## JOB
A faithful copy of each entry below is expected, with the images removed.

========

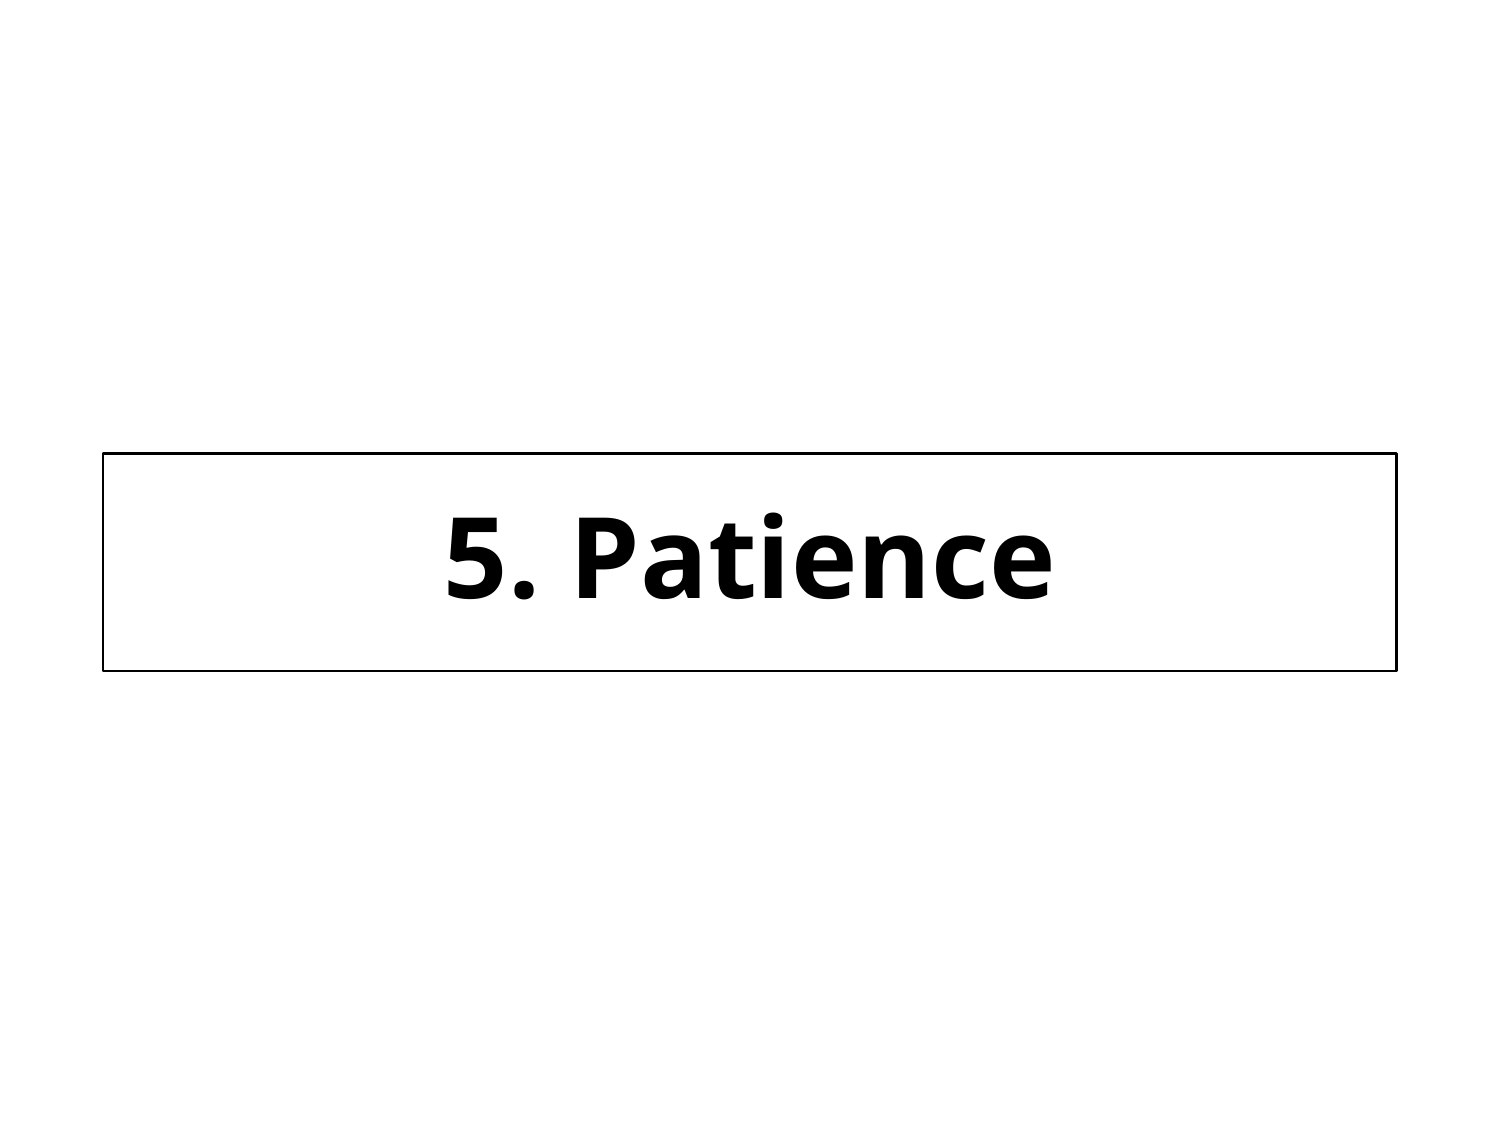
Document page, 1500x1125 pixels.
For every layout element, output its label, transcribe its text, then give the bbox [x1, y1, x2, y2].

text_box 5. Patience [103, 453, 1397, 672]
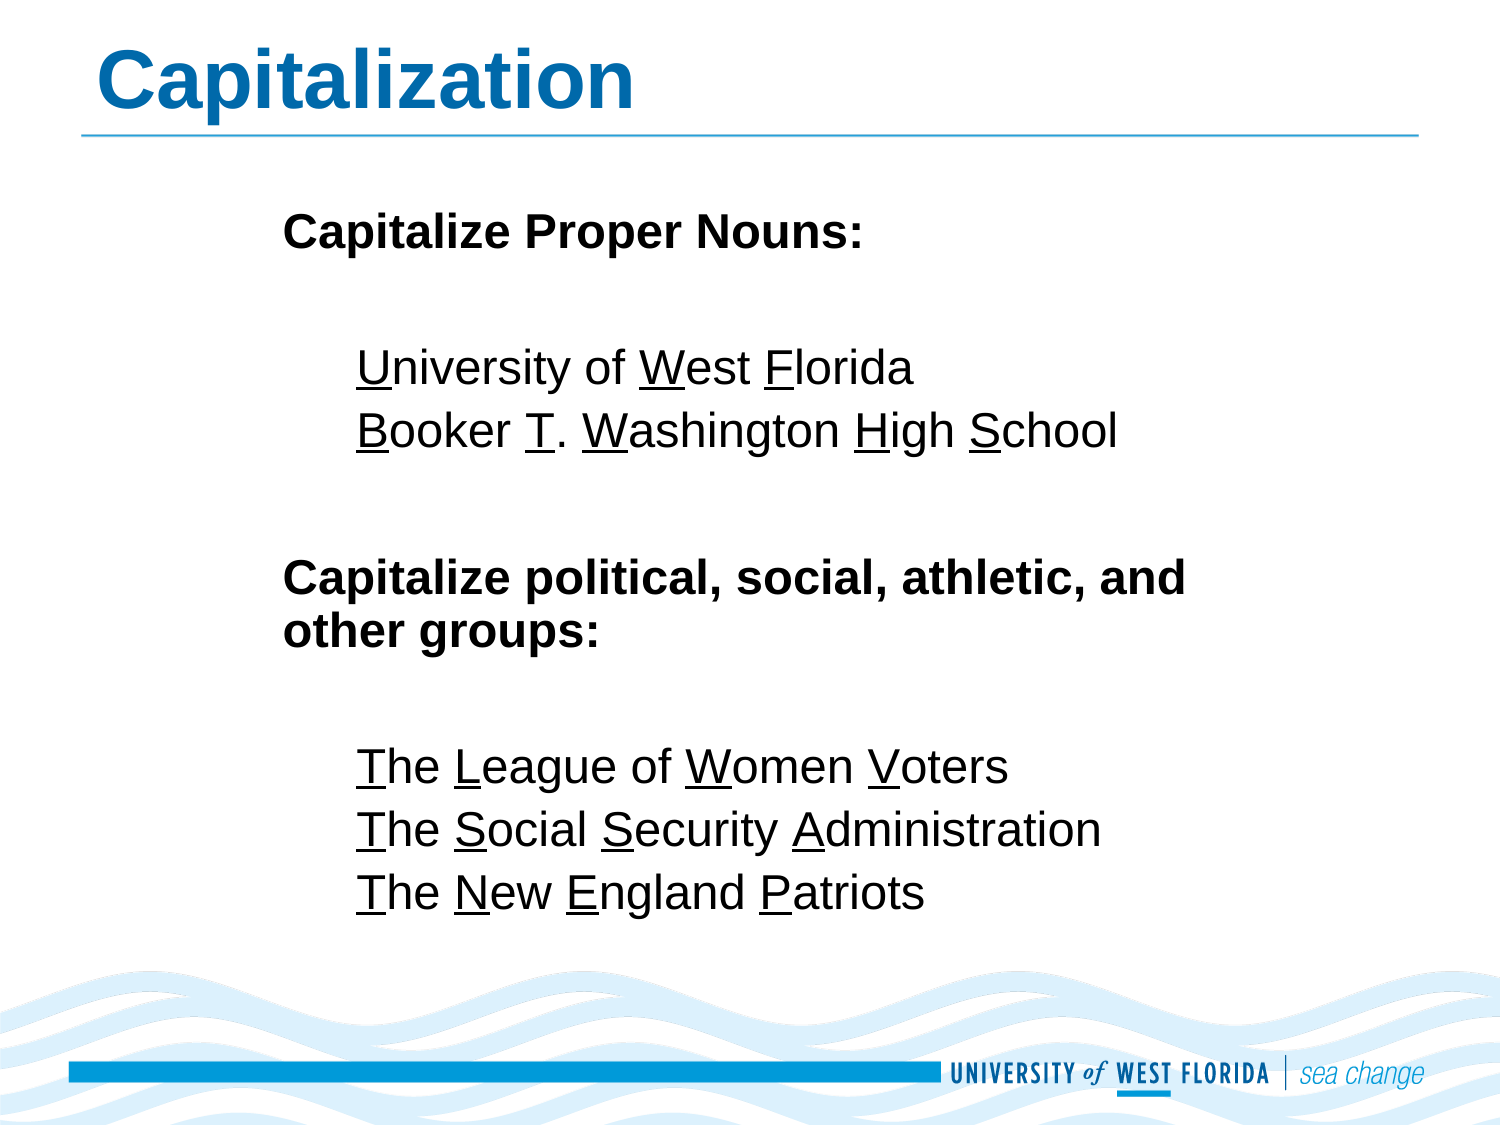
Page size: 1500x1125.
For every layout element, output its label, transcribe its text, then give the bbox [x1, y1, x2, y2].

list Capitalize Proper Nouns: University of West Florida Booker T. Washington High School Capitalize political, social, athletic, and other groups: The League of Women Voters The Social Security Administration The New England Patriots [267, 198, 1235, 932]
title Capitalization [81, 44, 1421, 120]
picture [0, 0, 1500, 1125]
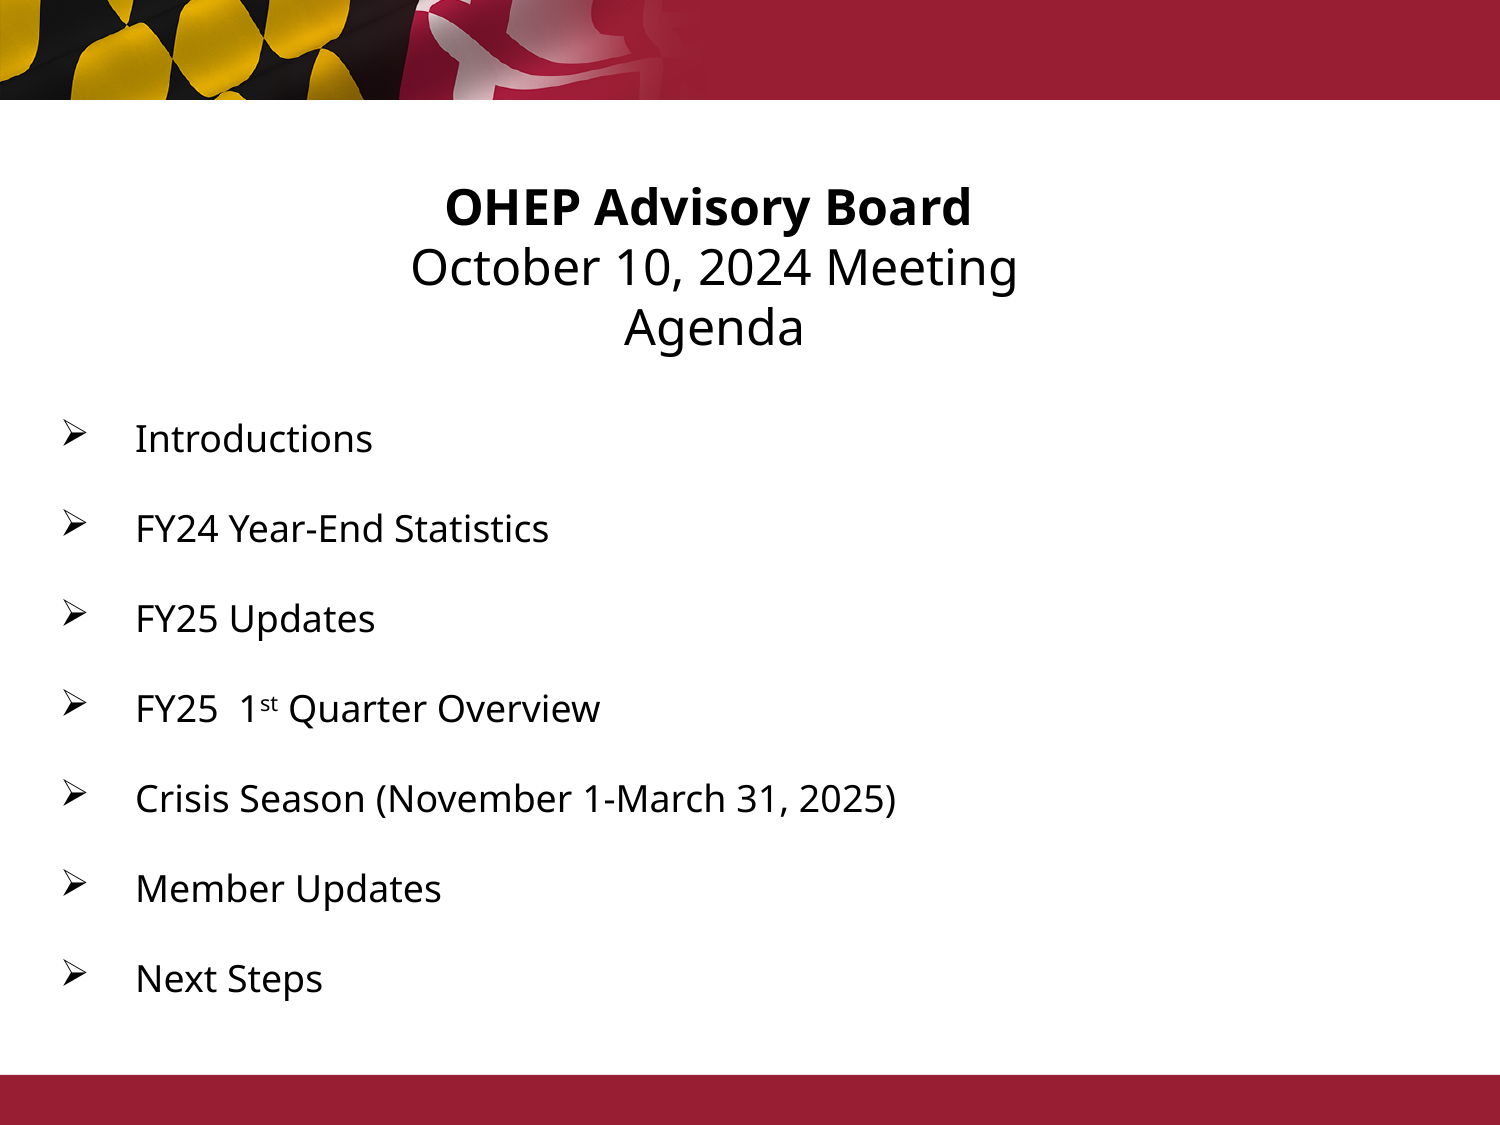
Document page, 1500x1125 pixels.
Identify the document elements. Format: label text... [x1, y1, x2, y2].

========

## ANSWER AREA
Document page, 1500x1125 pixels.
For every layout element, output its label, transcribe its text, then give the bbox [x1, y1, x2, y2].

text_box 5. Patience [103, 453, 1397, 672]
Page size: 1500x1125.
For every layout element, output its label, transcribe its text, then give the bbox [x1, y1, x2, y2].

list Capitalize Proper Nouns: University of West Florida Booker T. Washington High School Capitalize political, social, athletic, and other groups: The League of Women Voters The Social Security Administration The New England Patriots [267, 198, 1235, 932]
title Capitalization [81, 44, 1421, 120]
picture [0, 0, 1500, 1125]
Document page, 1500x1125 pixels.
Identify the document elements. Format: label text... [x1, y1, x2, y2].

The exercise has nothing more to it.